Shaheed Kashif, Abbas Qaisar, Hussain Ayyaz, Qureshi Imran
Department of Multimedia Systems, Faculty of Electronics, Telecommunication and Informatics, Gdansk University of Technology, 80-233 Gdansk, Poland.
College of Computer and Information Sciences, Imam Mohammad Ibn Saud Islamic University (IMSIU), Riyadh 11432, Saudi Arabia.
Diagnostics (Basel). 2023 Aug 3;13(15):2583. doi: 10.3390/diagnostics13152583.
Computed tomography (CT) scans, or radiographic images, were used to aid in the early diagnosis of patients and detect normal and abnormal lung function in the human chest. However, the diagnosis of lungs infected with coronavirus disease 2019 (COVID-19) was made more accurately from CT scan data than from a swab test. This study uses human chest radiography pictures to identify and categorize normal lungs, lung opacities, COVID-19-infected lungs, and viral pneumonia (often called pneumonia). In the past, several CAD systems using image processing, ML/DL, and other forms of machine learning have been developed.

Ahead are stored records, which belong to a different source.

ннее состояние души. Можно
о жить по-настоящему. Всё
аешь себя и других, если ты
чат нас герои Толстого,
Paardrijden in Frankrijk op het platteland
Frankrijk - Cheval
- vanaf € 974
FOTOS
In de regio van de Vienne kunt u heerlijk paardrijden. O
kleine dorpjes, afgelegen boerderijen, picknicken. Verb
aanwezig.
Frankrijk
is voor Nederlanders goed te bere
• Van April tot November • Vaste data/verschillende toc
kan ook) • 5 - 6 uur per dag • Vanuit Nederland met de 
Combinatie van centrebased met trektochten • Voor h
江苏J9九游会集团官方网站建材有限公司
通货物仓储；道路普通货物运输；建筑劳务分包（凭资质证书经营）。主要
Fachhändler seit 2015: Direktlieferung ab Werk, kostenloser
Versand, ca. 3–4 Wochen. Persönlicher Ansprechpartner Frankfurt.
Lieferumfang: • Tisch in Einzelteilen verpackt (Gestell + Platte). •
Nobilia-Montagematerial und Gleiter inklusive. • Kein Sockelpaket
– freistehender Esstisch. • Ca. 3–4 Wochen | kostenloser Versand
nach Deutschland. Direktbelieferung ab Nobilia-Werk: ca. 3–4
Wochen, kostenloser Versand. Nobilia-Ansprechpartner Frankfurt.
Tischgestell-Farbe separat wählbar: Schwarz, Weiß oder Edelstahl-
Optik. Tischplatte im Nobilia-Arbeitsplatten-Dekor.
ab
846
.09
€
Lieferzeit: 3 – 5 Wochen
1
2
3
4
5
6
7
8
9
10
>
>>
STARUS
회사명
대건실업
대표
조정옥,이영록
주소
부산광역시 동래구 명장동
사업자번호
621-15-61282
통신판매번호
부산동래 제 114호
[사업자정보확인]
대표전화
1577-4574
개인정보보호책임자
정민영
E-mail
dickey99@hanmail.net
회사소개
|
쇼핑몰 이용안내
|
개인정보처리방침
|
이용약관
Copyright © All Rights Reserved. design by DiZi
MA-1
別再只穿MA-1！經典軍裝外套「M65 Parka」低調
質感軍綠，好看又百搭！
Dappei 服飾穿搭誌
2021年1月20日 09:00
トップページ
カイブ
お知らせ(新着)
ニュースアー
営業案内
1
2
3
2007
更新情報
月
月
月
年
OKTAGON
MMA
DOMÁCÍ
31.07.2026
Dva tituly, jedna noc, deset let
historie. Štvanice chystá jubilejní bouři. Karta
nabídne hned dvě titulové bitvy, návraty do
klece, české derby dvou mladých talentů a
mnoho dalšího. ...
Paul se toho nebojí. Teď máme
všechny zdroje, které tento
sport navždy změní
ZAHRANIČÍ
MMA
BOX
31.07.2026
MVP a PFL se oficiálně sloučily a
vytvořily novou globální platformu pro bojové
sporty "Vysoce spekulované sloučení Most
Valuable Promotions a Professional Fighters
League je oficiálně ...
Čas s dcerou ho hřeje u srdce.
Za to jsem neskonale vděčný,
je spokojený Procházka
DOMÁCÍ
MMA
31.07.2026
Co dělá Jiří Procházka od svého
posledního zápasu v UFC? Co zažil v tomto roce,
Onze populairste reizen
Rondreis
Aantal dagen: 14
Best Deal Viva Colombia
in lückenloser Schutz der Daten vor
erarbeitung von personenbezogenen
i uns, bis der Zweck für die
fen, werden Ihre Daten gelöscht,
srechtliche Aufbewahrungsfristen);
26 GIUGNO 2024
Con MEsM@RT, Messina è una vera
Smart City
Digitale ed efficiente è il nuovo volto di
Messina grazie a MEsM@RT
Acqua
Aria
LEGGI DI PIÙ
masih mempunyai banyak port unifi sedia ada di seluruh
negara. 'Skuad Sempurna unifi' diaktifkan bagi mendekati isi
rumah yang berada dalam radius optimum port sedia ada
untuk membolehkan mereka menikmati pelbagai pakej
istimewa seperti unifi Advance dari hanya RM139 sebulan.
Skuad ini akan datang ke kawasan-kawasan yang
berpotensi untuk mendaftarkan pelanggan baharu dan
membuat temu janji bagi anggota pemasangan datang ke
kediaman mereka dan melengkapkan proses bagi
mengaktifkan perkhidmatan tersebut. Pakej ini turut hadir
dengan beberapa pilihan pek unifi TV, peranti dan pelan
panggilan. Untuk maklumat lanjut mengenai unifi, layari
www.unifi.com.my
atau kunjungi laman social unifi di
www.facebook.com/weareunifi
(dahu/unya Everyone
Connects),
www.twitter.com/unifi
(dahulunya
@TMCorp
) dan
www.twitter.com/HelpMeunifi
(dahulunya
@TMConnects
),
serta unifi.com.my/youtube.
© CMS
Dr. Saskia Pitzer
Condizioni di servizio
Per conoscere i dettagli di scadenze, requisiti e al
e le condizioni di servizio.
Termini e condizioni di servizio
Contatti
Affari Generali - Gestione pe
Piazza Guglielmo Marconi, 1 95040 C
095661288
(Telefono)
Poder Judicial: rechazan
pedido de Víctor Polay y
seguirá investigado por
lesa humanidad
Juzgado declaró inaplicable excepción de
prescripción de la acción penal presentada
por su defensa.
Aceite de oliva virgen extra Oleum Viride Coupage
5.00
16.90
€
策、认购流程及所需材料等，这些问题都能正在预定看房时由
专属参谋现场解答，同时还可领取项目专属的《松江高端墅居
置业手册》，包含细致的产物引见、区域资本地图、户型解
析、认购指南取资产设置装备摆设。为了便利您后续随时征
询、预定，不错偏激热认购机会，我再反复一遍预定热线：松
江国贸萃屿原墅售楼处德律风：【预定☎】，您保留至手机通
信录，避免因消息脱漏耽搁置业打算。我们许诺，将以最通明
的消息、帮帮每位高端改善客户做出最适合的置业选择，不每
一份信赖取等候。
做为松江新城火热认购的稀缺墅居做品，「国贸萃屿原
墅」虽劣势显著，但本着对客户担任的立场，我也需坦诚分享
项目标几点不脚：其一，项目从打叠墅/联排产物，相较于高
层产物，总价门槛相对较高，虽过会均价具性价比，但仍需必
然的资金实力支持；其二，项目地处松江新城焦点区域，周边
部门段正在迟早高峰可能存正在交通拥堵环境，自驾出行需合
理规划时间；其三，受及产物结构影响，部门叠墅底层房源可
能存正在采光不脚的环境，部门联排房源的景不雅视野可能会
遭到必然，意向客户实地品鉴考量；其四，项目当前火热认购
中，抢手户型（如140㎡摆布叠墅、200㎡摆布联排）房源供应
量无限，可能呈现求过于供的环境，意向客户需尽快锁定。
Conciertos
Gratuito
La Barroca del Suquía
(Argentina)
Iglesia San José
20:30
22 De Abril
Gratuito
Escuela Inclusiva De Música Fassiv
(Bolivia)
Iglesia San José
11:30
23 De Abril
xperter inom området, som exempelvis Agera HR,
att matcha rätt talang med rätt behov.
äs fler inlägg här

However, those CAD systems did not provide a general solution, required huge hyper-parameters, and were computationally inefficient to process huge datasets. Moreover, the DL models required high computational complexity, which requires a huge memory cost, and the complexity of the experimental materials' backgrounds, which makes it difficult to train an efficient model. To address these issues, we developed the Inception module, which was improved to recognize and detect four classes of Chest X-ray in this research by substituting the original convolutions with an architecture based on modified-Xception (m-Xception). In addition, the model incorporates depth-separable convolution layers within the convolution layer, interlinked by linear residuals. The model's training utilized a two-stage transfer learning process to produce an effective model. Finally, we used the XgBoost classifier to recognize multiple classes of chest X-rays. To evaluate the m-Xception model, the 1095 dataset was converted using a data augmentation technique into 48,000 X-ray images, including 12,000 normal, 12,000 pneumonia, 12,000 COVID-19 images, and 12,000 lung opacity images. To balance these classes, we used a data augmentation technique. Using public datasets with three distinct train-test divisions (80-20%, 70-30%, and 60-40%) to evaluate our work, we attained an average of 96.5% accuracy, 96% F1 score, 96% recall, and 96% precision. A comparative analysis demonstrates that the m-Xception method outperforms comparable existing methods. The results of the experiments indicate that the proposed approach is intended to assist radiologists in better diagnosing different lung diseases.
计算机断层扫描(CT)或射线图像被用于辅助患者的早期诊断,并检测人体胸部的正常和异常肺功能。然而,根据CT扫描数据对感染2019冠状病毒病(COVID-19)的肺部进行诊断比通过拭子检测更为准确。本研究使用人体胸部X光片来识别和分类正常肺部、肺混浊、感染COVID-19的肺部以及病毒性肺炎(通常称为肺炎)。过去,已经开发了几种使用图像处理、机器学习/深度学习(ML/DL)和其他形式机器学习的计算机辅助诊断(CAD)系统。然而,这些CAD系统没有提供通用解决方案,需要大量超参数,并且在处理海量数据集时计算效率低下。此外,深度学习模型需要很高的计算复杂度,这需要巨大的内存成本,以及实验材料背景的复杂性,这使得训练一个高效的模型变得困难。为了解决这些问题,我们开发了Inception模块,在本研究中通过用基于改进的深度可分离卷积神经网络(m-Xception)架构替换原始卷积来改进该模块,以识别和检测四类胸部X光片。此外,该模型在卷积层中纳入了深度可分离卷积层,并通过线性残差相互连接。该模型的训练采用两阶段迁移学习过程以生成一个有效的模型。最后,我们使用XgBoost分类器来识别多类胸部X光片。为了评估m-Xception模型,利用数据增强技术将1095个数据集转换为48000张X光图像,包括12000张正常图像、12000张肺炎图像、12000张COVID-19图像和12000张肺混浊图像。为了平衡这些类别,我们使用了数据增强技术。使用具有三种不同训练-测试划分(80-20%、70-30%和60-40%)的公共数据集来评估我们的工作,我们平均获得了96.5%的准确率、96%的F1分数、96%的召回率和96%的精确率。对比分析表明,m-Xception方法优于现有的同类方法。实验结果表明,所提出的方法旨在帮助放射科医生更好地诊断不同的肺部疾病。